Those with the Tennessee Valley Authority and Memphis Light, Gas and Water are energized now that a state-of-the-art, brand new power plant is online.
Thursday marked the dedication of the Allen Combined Cycle Power Plant, which uses natural gas and not coal to power hundreds of thousands of homes and businesses in the MLGW system.
TVA leaders said this nearly $1-billion facility not only demonstrates the utility’s stake in serving this area, but the modern plant also insures the air is cleaner and healthier for all of us to breathe.
“This is our newest and most fuel-efficient power plant on the system and one of the most fuel efficient in the United States,” said Tim Hope, TVA Vice President of Major Projects.
Standing out and sprawling out in silver, the TVA’s Allen Combined Cycle Plant is now in service and dishing out cleaner energy to the system’s largest customer, MLGW.
“This plant is a demonstration of TVA’s commitment to Memphis,” said TVA CEO Bill Johnson.
The natural gas-fired plant with adjacent solar panels replaces the now-retired nearly 60-year-old Allen Fossil Plant across the street.
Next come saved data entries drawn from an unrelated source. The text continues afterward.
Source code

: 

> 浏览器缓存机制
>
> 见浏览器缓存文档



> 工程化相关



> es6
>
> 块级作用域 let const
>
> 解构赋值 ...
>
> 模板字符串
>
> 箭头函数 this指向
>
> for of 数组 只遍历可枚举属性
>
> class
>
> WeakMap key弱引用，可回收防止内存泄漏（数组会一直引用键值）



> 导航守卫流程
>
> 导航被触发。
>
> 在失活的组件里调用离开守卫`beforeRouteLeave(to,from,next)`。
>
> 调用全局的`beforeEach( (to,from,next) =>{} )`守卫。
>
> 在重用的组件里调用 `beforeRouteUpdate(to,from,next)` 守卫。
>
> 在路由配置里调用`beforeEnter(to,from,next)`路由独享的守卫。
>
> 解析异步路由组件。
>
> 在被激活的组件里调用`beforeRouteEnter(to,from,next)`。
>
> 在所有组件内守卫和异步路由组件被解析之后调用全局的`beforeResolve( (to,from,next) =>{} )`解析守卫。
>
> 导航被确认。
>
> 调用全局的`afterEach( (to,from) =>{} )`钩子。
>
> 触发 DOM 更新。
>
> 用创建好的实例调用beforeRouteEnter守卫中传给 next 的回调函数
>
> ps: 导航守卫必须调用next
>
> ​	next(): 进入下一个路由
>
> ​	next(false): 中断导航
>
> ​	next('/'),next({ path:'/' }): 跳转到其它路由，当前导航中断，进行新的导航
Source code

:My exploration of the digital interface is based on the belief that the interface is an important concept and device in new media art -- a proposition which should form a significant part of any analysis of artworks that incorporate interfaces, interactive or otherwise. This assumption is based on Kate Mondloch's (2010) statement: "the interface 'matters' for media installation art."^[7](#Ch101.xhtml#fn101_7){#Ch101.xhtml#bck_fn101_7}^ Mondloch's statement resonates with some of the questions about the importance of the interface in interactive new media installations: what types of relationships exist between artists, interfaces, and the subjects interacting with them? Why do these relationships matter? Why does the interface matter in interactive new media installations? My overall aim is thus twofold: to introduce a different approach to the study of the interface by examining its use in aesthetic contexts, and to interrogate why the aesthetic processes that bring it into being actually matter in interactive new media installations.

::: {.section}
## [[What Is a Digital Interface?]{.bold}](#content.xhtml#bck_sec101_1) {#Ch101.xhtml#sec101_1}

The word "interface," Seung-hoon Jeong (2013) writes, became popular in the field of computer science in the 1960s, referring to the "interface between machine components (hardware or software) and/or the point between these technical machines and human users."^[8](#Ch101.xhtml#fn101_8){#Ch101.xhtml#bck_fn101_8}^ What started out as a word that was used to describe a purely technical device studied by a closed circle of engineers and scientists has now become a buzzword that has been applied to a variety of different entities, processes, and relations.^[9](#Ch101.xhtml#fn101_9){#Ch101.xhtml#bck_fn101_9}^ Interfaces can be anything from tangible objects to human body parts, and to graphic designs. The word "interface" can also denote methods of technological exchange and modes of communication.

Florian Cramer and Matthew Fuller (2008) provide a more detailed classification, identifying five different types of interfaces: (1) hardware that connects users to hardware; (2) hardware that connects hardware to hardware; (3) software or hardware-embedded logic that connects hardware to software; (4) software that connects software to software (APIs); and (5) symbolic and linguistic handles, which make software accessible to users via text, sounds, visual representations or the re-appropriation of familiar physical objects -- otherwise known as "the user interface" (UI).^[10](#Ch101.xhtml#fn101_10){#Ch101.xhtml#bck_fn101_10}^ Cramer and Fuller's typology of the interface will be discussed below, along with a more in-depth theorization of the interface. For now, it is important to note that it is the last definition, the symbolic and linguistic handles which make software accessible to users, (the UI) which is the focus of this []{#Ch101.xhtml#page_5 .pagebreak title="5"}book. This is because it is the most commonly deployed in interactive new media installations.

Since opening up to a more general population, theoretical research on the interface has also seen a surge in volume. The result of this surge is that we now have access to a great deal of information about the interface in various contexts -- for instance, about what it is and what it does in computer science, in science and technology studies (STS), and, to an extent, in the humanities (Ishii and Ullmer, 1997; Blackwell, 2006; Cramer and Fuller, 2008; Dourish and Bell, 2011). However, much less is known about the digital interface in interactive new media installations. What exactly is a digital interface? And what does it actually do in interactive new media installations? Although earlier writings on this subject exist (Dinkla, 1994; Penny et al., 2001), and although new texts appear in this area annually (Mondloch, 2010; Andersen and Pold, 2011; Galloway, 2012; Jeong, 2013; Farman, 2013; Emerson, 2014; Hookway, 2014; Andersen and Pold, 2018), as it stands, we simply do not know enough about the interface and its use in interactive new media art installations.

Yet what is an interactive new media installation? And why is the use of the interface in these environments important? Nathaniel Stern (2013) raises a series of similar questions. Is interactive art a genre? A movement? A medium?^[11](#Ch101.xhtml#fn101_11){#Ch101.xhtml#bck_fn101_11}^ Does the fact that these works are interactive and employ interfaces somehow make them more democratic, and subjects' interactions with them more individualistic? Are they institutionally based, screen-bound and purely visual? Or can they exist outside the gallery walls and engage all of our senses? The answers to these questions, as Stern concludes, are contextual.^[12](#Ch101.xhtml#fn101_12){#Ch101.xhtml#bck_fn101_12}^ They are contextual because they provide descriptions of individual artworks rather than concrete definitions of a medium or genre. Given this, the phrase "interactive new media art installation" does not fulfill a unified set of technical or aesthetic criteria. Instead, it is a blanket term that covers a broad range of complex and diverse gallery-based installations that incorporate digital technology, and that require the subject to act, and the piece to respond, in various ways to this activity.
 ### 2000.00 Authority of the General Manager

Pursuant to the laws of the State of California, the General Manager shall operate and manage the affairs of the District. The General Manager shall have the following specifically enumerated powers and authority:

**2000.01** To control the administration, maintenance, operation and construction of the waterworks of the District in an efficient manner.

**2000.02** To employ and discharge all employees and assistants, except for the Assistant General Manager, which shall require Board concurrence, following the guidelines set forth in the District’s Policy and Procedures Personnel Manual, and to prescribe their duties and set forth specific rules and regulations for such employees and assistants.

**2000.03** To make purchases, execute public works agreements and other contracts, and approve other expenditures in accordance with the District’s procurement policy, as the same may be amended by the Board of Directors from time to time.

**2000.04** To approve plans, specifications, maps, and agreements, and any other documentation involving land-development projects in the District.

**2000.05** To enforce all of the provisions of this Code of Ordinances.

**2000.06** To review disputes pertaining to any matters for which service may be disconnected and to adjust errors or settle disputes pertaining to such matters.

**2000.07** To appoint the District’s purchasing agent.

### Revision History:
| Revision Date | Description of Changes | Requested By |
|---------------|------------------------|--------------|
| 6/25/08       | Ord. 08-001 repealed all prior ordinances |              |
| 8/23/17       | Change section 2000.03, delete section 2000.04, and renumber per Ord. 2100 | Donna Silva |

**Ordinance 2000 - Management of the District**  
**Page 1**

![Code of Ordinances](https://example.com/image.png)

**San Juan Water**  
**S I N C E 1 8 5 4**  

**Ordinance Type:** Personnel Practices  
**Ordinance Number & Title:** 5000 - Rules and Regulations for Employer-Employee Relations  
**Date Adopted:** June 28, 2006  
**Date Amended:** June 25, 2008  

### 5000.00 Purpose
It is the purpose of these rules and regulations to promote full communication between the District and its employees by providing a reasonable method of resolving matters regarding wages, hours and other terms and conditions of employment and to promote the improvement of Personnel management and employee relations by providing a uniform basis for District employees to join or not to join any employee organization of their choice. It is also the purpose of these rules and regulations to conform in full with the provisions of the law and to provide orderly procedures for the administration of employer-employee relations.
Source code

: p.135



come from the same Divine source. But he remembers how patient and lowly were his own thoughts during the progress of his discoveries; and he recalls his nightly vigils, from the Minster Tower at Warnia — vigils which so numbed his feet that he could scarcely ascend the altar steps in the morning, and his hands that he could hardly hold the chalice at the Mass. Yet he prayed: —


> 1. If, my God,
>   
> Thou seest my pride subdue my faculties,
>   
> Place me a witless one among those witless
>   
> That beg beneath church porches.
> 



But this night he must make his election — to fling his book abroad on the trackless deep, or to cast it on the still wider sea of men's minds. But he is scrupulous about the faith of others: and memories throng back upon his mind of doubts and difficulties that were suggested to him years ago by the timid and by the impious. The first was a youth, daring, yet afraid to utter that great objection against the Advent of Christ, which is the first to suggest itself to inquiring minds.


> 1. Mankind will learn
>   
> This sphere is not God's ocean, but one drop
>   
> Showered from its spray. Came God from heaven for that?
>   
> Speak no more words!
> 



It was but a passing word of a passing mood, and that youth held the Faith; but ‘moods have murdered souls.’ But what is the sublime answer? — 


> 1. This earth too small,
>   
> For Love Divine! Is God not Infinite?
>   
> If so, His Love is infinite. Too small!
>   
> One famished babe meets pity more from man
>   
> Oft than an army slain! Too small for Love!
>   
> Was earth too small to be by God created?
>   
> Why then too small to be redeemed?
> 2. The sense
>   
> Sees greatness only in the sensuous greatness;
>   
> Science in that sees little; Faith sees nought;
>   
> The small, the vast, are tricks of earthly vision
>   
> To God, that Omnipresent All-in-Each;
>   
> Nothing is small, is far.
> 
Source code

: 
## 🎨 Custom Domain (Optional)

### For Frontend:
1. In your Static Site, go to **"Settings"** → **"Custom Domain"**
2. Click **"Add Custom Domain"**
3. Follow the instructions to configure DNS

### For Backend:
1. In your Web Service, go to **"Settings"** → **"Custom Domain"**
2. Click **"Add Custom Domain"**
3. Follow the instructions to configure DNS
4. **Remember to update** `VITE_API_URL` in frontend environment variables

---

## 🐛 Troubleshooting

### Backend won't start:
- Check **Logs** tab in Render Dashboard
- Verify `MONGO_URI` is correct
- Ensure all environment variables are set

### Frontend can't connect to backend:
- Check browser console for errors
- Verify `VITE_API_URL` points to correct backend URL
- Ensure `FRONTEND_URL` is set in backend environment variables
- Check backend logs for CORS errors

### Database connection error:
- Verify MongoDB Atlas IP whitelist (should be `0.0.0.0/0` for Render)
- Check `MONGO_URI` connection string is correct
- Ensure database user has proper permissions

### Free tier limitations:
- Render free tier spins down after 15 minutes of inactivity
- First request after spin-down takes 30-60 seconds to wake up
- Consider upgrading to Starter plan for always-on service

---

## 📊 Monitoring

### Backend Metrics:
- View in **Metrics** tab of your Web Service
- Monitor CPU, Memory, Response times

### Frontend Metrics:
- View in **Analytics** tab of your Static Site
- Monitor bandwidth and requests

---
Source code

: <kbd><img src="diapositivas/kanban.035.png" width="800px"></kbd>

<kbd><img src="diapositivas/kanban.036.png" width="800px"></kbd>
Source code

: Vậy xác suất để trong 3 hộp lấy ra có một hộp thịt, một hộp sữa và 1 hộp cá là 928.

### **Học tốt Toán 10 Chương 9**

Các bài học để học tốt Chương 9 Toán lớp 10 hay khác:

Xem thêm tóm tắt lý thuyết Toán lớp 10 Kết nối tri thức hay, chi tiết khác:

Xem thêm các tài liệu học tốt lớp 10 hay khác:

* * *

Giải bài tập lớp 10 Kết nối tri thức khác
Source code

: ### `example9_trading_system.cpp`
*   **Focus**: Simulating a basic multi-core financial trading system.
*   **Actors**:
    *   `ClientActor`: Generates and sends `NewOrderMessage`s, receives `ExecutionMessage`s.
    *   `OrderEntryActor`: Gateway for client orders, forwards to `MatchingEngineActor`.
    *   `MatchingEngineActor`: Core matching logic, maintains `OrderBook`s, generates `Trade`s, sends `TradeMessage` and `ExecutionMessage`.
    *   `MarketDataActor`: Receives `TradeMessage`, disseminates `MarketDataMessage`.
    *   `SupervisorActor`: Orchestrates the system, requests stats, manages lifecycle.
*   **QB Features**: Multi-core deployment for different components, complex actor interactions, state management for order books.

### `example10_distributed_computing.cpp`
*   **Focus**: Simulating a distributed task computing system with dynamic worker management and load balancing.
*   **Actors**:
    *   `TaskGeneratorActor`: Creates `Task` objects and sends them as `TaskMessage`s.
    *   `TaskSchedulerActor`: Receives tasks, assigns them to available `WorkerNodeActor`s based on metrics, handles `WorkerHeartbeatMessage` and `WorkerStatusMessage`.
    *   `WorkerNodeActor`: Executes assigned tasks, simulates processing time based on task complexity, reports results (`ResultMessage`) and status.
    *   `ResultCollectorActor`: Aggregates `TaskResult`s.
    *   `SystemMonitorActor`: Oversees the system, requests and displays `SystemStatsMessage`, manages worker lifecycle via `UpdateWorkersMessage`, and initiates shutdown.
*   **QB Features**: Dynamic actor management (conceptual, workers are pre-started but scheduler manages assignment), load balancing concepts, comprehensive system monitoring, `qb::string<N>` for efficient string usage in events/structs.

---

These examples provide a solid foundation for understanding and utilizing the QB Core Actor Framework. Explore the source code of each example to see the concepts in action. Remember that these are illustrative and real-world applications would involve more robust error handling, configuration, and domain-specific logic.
Stacks once burned 7,000 tons of coal a day and spewed unhealthy chemicals into the air. But TVA leaders said this new facility cuts sulfur dioxide emissions by nearly 100% and carbon emissions by more than half.
“The addition of this plant and the elimination of the coal plant will allow Shelby County and Memphis area to continue to meet national air standards for years and years to come,” said Hope.
MLGW leaders said this plant services two-thirds of the utility’s average daily demand and is a backup to help customers avoid potential electrical disruptions.
“One of the centerpieces of what we are trying to do is to ensure that we are delivering exceptional customer value, so to the extent that this particular plant assisted with that, we are very grateful,” says MLGW President and CEO J.T. Young.
This TVA plant is not related to the proposed 2019 and 2021 MLGW electrical rate increases unveiled a few weeks ago. Those rate increases would help cover more than $340-million in needed upgrades across the MLGW system the next five years.